In his article at the AP, Ukrainian-born Mstyslav Chernov wrote that he knew early on that Mariupol would be seen as a strategic target, so he and his AP colleague Evgeniy Maloletka traveled there in late February to report on the ground. Just hours after they arrived in Mariupol, the Russian invasion began.
Chernov said in the early days, nearly a quarter of the city’s residents fled. By the time they knew Russian forces coming, many of the rest were stranded there.
The Russian blockade of Mariupol created an information blackout, Chernov explained. People in the city had no idea what was going on anywhere else, while those in Mariupol were unable to transmit information out of the city to anyone who could have offered support.
Chernov writes that most reporters left early on, but he and his team stayed in place so the story of Mariupol could be told.
A week after the invasion began, the internet in Mariupol was cut off, leaving Chernov only his satellite phone for internet. By the time Russian forces bombed the Mariupol maternity hospital, the batteries on his sat-phone were almost dead.
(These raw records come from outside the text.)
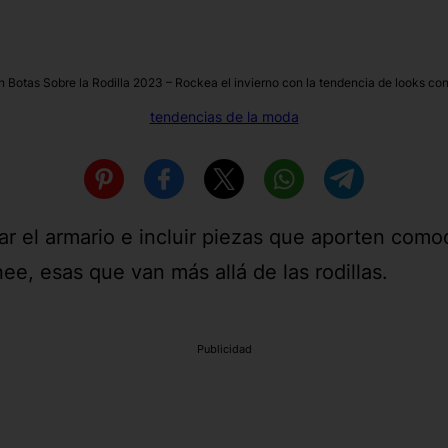
 Botas Sobre la Rodilla 2023 – Rockea el invierno con la tendencia de looks con 
tendencias de la moda
ar el armario e incluir piezas que aporten como
ee, esas que van más allá de las rodillas.
Publicidad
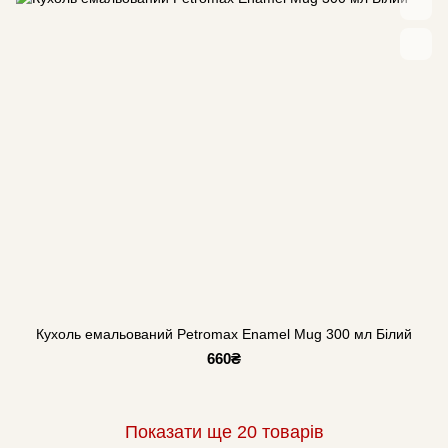
Кухоль емальований Petromax Enamel Mug 300 мл Білий
660₴
Показати ще 20 товарів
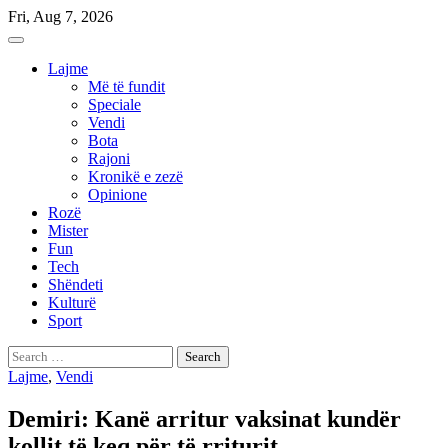
Skip
Fri, Aug 7, 2026
to
content
Lajme
Më të fundit
Speciale
Vendi
Bota
Rajoni
Kronikë e zezë
Opinione
Rozë
Mister
Fun
Tech
Shëndeti
Kulturë
Sport
Search
for:
Lajme
,
Vendi
Demiri: Kanë arritur vaksinat kundër
kollit të keq për të rriturit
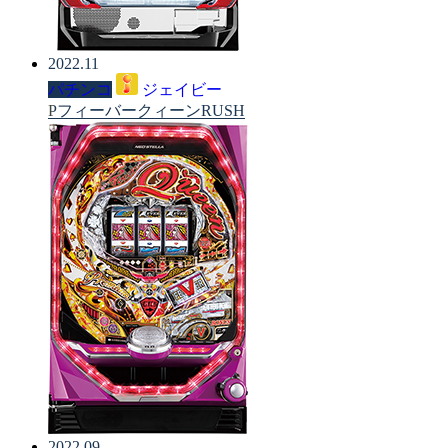
2022.11
パチンコ
ジェイビー
PフィーバークィーンRUSH
2022.09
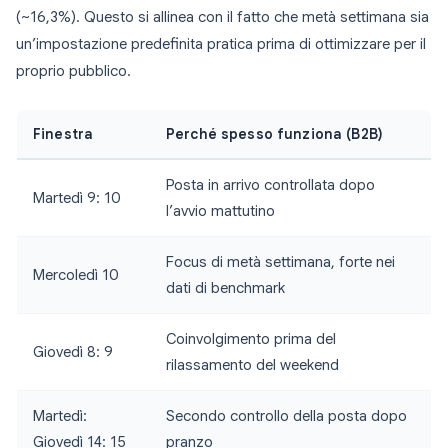
(~16,3%). Questo si allinea con il fatto che metà settimana sia
un’impostazione predefinita pratica prima di ottimizzare per il
proprio pubblico.
Finestra
Perché spesso funziona (B2B)
Posta in arrivo controllata dopo
Martedì 9: 10
l’avvio mattutino
Focus di metà settimana, forte nei
Mercoledì 10
dati di benchmark
Coinvolgimento prima del
Giovedì 8: 9
rilassamento del weekend
Martedì:
Secondo controllo della posta dopo
Giovedì 14: 15
pranzo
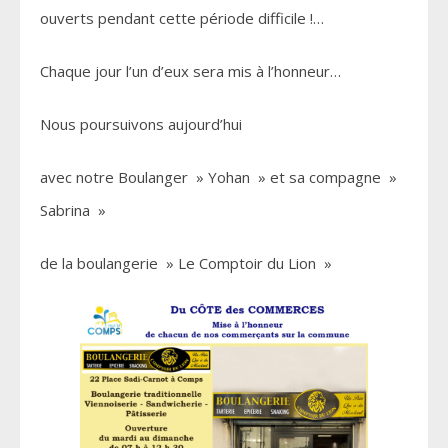
ouverts pendant cette période difficile !…
Chaque jour l’un d’eux sera mis à l’honneur…
Nous poursuivons aujourd’hui
avec notre Boulanger » Yohan » et sa compagne »
Sabrina »
de la boulangerie » Le Comptoir du Lion »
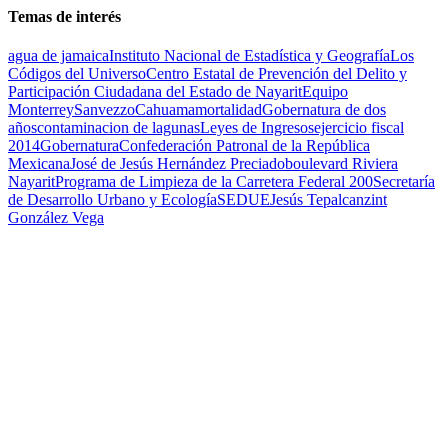
Temas de interés
agua de jamaica
Instituto Nacional de Estadística y Geografía
Los
Códigos del Universo
Centro Estatal de Prevención del Delito y
Participación Ciudadana del Estado de Nayarit
Equipo
Monterrey
Sanvezzo
Cahuama
mortalidad
Gobernatura de dos
años
contaminacion de lagunas
Leyes de Ingresos
ejercicio fiscal
2014
Gobernatura
Confederación Patronal de la República
Mexicana
José de Jesús Hernández Preciado
boulevard Riviera
Nayarit
Programa de Limpieza de la Carretera Federal 200
Secretaría
de Desarrollo Urbano y Ecología
SEDUE
Jesús Tepalcanzint
González Vega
A police officer helped them find a connection so they could transmit their images to the rest of the world.
Chernov was unaware that while he was sending the photos of the maternity hospital bombing, Russia had created a disinformation campaign claiming the hospital bombing was staged and the injured women in the photos were “crisis actors.”
The only radio station Mariupol could pick up was a Russian-controlled station that urged the people in the city to surrender.
Chernov writes in his piece, “We were surrounded: Dozens of doctors, hundreds of patients, and us.”
The Russians, angry that photos and stories were still getting out of Mariupol, compiled a list of reporters’ names and Russian soldiers were hunting for them. Chernov writes that when they were hiding in the hospital, Ukrainian soldiers dressed in hospital scrubs burst in demanding to know who the reporters were. When Chernov stepped forward, the soldiers told them “We’re here to get you out.”
“We were the last journalists in Mariupol,” he wrote. “Now there are none.”